Exercise task 1> Copy the whole Washington Post editorial on the education jobs bill below, word for word.

Passage to read>
=====
Monday, May 31, 2010



Washington Post Editorial

Friday, May 28, 2010 -- IN A SPEECH MONDAY on the Obama administration's economic policy, National Economic Council Director Lawrence H. Summers argued that deficit spending is still needed to boost growth -- but must be designed to produce maximum "bang for the buck." "There is no macroeconomic rationale for wasteful spending," he insisted.

So why are Mr. Summers and Christina D. Romer, chair of the White House Council of Economic Advisers, along with the rest of the Obama administration, promoting the $23 billion education jobs bill now before Congress? Its sponsors on Capitol Hill have labeled it "emergency" legislation, worthy of exemption from President Obama's anti-deficit pay-as-you-go rules. But it's certainly not a uniquely effective way to stimulate the economy. Ms. Romer suggests on the opposite page today [“How To Prevent Huge Teacher Layoffs”/following]  that keeping teachers at work will enable them to maintain their spending, thus supporting economic growth -- and saving on unemployment benefits and the like. The real question is whether this bill promotes more growth than other possible uses of $23 billion. Ms. Romer did not explain why retaining teachers stimulates the economy better than retaining, say, construction workers. Nor does she weigh the costs and benefits of not borrowing another $23 billion from China.
=====
Materials provided>
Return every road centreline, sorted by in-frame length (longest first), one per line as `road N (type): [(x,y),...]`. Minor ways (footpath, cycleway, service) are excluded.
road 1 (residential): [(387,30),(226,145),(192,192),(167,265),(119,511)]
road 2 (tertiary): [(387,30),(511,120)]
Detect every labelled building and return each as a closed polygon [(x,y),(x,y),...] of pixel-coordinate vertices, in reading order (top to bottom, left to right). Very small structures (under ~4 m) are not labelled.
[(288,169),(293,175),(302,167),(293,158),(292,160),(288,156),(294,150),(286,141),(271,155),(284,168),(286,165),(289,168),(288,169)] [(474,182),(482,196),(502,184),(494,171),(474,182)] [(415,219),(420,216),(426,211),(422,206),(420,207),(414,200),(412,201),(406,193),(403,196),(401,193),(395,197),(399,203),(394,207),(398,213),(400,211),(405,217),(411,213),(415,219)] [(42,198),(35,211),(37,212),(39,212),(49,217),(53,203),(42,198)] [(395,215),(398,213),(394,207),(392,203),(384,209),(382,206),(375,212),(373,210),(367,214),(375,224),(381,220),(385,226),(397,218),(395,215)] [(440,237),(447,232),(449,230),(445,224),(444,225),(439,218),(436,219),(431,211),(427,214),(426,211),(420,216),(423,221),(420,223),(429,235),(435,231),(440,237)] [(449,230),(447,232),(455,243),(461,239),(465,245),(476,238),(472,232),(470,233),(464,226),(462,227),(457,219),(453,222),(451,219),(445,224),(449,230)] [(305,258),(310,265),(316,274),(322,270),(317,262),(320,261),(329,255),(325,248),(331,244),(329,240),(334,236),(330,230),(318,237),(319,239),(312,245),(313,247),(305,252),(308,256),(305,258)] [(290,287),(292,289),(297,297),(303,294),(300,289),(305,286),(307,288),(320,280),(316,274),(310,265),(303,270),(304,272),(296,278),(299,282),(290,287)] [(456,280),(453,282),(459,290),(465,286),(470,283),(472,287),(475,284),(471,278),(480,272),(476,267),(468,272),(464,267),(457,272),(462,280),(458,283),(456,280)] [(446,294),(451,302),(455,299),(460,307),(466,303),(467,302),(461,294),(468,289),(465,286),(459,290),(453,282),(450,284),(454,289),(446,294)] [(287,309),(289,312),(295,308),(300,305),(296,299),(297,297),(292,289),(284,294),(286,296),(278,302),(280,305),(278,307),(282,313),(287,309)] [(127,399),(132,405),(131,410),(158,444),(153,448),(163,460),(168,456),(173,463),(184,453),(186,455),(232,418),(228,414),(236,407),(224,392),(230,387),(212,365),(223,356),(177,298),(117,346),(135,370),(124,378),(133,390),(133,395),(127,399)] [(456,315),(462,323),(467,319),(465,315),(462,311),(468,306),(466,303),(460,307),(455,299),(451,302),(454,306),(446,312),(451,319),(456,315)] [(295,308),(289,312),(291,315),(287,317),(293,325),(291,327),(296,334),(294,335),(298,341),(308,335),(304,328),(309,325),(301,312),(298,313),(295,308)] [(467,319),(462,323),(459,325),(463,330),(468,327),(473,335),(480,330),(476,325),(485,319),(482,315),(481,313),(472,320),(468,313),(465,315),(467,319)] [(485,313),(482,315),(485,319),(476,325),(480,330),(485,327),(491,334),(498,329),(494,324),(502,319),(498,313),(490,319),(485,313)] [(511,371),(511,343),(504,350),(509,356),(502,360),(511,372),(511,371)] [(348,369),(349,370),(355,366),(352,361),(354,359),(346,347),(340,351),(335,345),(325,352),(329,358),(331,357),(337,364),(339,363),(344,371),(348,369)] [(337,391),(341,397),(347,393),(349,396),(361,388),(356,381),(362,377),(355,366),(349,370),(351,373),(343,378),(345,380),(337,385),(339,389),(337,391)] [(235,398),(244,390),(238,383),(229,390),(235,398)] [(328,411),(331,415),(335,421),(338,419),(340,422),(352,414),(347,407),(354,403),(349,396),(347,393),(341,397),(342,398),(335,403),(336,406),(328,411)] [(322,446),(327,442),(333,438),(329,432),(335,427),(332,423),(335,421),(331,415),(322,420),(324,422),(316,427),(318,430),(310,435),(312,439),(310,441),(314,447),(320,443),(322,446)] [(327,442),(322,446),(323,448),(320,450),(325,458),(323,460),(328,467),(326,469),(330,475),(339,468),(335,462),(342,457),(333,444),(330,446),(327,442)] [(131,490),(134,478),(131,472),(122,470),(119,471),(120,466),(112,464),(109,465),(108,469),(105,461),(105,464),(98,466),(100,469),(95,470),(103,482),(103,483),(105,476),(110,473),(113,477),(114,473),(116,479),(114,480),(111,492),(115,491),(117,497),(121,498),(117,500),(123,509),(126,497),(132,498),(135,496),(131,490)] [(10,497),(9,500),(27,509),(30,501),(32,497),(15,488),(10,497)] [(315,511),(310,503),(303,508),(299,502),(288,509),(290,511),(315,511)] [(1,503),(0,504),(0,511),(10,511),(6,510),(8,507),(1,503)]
=====
Exercise task 2> Repeat the records above word for word, beginning at their first line and stopping after the line that contains "Detect every labelled".

Correct result 1>
Monday, May 31, 2010



Washington Post Editorial

Friday, May 28, 2010 -- IN A SPEECH MONDAY on the Obama administration's economic policy, National Economic Council Director Lawrence H. Summers argued that deficit spending is still needed to boost growth -- but must be designed to produce maximum "bang for the buck." "There is no macroeconomic rationale for wasteful spending," he insisted.

So why are Mr. Summers and Christina D. Romer, chair of the White House Council of Economic Advisers, along with the rest of the Obama administration, promoting the $23 billion education jobs bill now before Congress? Its sponsors on Capitol Hill have labeled it "emergency" legislation, worthy of exemption from President Obama's anti-deficit pay-as-you-go rules. But it's certainly not a uniquely effective way to stimulate the economy. Ms. Romer suggests on the opposite page today [“How To Prevent Huge Teacher Layoffs”/following]  that keeping teachers at work will enable them to maintain their spending, thus supporting economic growth -- and saving on unemployment benefits and the like. The real question is whether this bill promotes more growth than other possible uses of $23 billion. Ms. Romer did not explain why retaining teachers stimulates the economy better than retaining, say, construction workers. Nor does she weigh the costs and benefits of not borrowing another $23 billion from China.

Correct result 2>
Return every road centreline, sorted by in-frame length (longest first), one per line as `road N (type): [(x,y),...]`. Minor ways (footpath, cycleway, service) are excluded.
road 1 (residential): [(387,30),(226,145),(192,192),(167,265),(119,511)]
road 2 (tertiary): [(387,30),(511,120)]
Detect every labelled building and return each as a closed polygon [(x,y),(x,y),...] of pixel-coordinate vertices, in reading order (top to bottom, left to right). Very small structures (under ~4 m) are not labelled.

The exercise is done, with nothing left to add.